EXERCISE REQUIREMENTS. From the rows below, copy every line that contains the string "EUGBS". Treat uppercase and lowercase letters as different when matching.

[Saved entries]
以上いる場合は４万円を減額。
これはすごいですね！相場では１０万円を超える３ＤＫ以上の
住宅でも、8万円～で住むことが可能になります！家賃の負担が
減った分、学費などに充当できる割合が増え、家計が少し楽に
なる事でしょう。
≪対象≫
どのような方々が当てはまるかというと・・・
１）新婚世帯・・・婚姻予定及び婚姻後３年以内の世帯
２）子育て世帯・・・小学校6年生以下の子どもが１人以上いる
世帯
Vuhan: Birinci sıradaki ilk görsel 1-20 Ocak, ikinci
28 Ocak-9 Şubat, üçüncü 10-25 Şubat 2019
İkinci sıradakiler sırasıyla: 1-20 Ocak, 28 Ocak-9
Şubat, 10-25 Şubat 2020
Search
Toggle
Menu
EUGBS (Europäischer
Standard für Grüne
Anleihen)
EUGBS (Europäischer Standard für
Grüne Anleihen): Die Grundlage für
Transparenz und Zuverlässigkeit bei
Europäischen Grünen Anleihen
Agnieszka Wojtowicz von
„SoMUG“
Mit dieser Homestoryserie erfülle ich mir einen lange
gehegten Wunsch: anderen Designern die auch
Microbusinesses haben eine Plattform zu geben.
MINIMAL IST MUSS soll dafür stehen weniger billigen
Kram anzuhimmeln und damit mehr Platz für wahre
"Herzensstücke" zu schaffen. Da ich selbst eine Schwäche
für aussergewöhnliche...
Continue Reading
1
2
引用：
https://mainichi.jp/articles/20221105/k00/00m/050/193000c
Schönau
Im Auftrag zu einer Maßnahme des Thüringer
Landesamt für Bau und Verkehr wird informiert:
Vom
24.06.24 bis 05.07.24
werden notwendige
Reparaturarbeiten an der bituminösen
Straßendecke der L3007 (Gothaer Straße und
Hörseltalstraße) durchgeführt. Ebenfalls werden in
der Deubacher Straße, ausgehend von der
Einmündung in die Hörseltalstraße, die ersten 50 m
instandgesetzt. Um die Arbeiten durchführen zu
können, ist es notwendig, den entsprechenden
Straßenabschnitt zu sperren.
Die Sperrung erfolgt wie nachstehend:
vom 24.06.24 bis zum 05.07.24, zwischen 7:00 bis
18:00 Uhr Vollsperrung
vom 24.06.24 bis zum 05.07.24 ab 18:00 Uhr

RESPONSE FOR THIS EXERCISE.
EUGBS (Europäischer
EUGBS (Europäischer Standard für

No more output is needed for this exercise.